• **Description of the task**: Output every entry verbatim.

• **Study material**:

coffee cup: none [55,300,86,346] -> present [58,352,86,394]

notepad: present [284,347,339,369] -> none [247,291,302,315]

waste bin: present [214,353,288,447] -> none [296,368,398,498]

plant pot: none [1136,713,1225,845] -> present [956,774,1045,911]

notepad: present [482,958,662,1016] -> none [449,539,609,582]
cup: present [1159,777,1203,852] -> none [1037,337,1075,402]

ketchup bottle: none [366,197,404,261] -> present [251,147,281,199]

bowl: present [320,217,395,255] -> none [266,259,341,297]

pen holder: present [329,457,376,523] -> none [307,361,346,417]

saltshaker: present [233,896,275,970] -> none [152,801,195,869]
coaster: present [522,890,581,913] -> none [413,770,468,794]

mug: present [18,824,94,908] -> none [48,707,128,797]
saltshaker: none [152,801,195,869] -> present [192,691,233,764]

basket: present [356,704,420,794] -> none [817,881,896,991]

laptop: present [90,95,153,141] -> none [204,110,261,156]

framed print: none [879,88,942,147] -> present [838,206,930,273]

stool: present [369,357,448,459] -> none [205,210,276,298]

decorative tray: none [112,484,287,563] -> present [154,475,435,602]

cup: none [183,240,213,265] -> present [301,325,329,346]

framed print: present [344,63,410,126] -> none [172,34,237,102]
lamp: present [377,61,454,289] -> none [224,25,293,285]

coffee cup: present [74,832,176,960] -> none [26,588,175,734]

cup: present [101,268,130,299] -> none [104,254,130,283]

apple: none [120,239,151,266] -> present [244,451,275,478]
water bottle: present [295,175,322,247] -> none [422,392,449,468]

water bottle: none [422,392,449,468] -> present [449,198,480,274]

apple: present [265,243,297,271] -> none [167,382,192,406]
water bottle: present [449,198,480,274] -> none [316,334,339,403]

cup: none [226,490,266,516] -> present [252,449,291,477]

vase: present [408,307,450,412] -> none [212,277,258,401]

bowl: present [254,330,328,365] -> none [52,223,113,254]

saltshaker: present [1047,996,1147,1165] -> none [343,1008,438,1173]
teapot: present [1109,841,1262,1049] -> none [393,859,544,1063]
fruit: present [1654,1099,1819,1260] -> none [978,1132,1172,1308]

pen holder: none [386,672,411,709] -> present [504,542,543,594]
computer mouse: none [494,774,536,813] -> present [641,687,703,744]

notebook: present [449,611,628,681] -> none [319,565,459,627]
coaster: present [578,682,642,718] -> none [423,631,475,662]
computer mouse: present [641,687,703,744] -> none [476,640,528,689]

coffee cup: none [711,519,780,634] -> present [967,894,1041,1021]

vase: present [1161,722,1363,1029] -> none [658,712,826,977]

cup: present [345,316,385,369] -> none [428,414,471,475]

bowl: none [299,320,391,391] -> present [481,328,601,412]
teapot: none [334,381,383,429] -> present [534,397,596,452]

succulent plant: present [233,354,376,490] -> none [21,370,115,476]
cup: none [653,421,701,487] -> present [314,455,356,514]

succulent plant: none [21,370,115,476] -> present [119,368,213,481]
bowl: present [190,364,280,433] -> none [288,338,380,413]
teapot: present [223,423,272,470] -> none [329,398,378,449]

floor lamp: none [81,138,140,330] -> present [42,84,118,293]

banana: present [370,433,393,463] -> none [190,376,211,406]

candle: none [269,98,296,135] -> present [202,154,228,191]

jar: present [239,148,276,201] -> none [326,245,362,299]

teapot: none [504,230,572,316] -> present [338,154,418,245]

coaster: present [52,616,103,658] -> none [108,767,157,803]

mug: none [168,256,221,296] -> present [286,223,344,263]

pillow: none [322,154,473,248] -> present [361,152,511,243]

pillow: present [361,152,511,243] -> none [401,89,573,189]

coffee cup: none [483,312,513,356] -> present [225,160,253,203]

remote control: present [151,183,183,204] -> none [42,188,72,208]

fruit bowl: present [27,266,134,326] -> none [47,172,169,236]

• **Answer to the exercise**:
coffee cup: none [55,300,86,346] -> present [58,352,86,394]

notepad: present [284,347,339,369] -> none [247,291,302,315]

waste bin: present [214,353,288,447] -> none [296,368,398,498]

plant pot: none [1136,713,1225,845] -> present [956,774,1045,911]

notepad: present [482,958,662,1016] -> none [449,539,609,582]
cup: present [1159,777,1203,852] -> none [1037,337,1075,402]

ketchup bottle: none [366,197,404,261] -> present [251,147,281,199]

bowl: present [320,217,395,255] -> none [266,259,341,297]

pen holder: present [329,457,376,523] -> none [307,361,346,417]

saltshaker: present [233,896,275,970] -> none [152,801,195,869]
coaster: present [522,890,581,913] -> none [413,770,468,794]

mug: present [18,824,94,908] -> none [48,707,128,797]
saltshaker: none [152,801,195,869] -> present [192,691,233,764]

basket: present [356,704,420,794] -> none [817,881,896,991]

laptop: present [90,95,153,141] -> none [204,110,261,156]

framed print: none [879,88,942,147] -> present [838,206,930,273]

stool: present [369,357,448,459] -> none [205,210,276,298]

decorative tray: none [112,484,287,563] -> present [154,475,435,602]

cup: none [183,240,213,265] -> present [301,325,329,346]

framed print: present [344,63,410,126] -> none [172,34,237,102]
lamp: present [377,61,454,289] -> none [224,25,293,285]

coffee cup: present [74,832,176,960] -> none [26,588,175,734]

cup: present [101,268,130,299] -> none [104,254,130,283]

apple: none [120,239,151,266] -> present [244,451,275,478]
water bottle: present [295,175,322,247] -> none [422,392,449,468]

water bottle: none [422,392,449,468] -> present [449,198,480,274]

apple: present [265,243,297,271] -> none [167,382,192,406]
water bottle: present [449,198,480,274] -> none [316,334,339,403]

cup: none [226,490,266,516] -> present [252,449,291,477]

vase: present [408,307,450,412] -> none [212,277,258,401]

bowl: present [254,330,328,365] -> none [52,223,113,254]

saltshaker: present [1047,996,1147,1165] -> none [343,1008,438,1173]
teapot: present [1109,841,1262,1049] -> none [393,859,544,1063]
fruit: present [1654,1099,1819,1260] -> none [978,1132,1172,1308]

pen holder: none [386,672,411,709] -> present [504,542,543,594]
computer mouse: none [494,774,536,813] -> present [641,687,703,744]

notebook: present [449,611,628,681] -> none [319,565,459,627]
coaster: present [578,682,642,718] -> none [423,631,475,662]
computer mouse: present [641,687,703,744] -> none [476,640,528,689]

coffee cup: none [711,519,780,634] -> present [967,894,1041,1021]

vase: present [1161,722,1363,1029] -> none [658,712,826,977]

cup: present [345,316,385,369] -> none [428,414,471,475]

bowl: none [299,320,391,391] -> present [481,328,601,412]
teapot: none [334,381,383,429] -> present [534,397,596,452]

succulent plant: present [233,354,376,490] -> none [21,370,115,476]
cup: none [653,421,701,487] -> present [314,455,356,514]

succulent plant: none [21,370,115,476] -> present [119,368,213,481]
bowl: present [190,364,280,433] -> none [288,338,380,413]
teapot: present [223,423,272,470] -> none [329,398,378,449]

floor lamp: none [81,138,140,330] -> present [42,84,118,293]

banana: present [370,433,393,463] -> none [190,376,211,406]

candle: none [269,98,296,135] -> present [202,154,228,191]

jar: present [239,148,276,201] -> none [326,245,362,299]

teapot: none [504,230,572,316] -> present [338,154,418,245]

coaster: present [52,616,103,658] -> none [108,767,157,803]

mug: none [168,256,221,296] -> present [286,223,344,263]

pillow: none [322,154,473,248] -> present [361,152,511,243]

pillow: present [361,152,511,243] -> none [401,89,573,189]

coffee cup: none [483,312,513,356] -> present [225,160,253,203]

remote control: present [151,183,183,204] -> none [42,188,72,208]

fruit bowl: present [27,266,134,326] -> none [47,172,169,236]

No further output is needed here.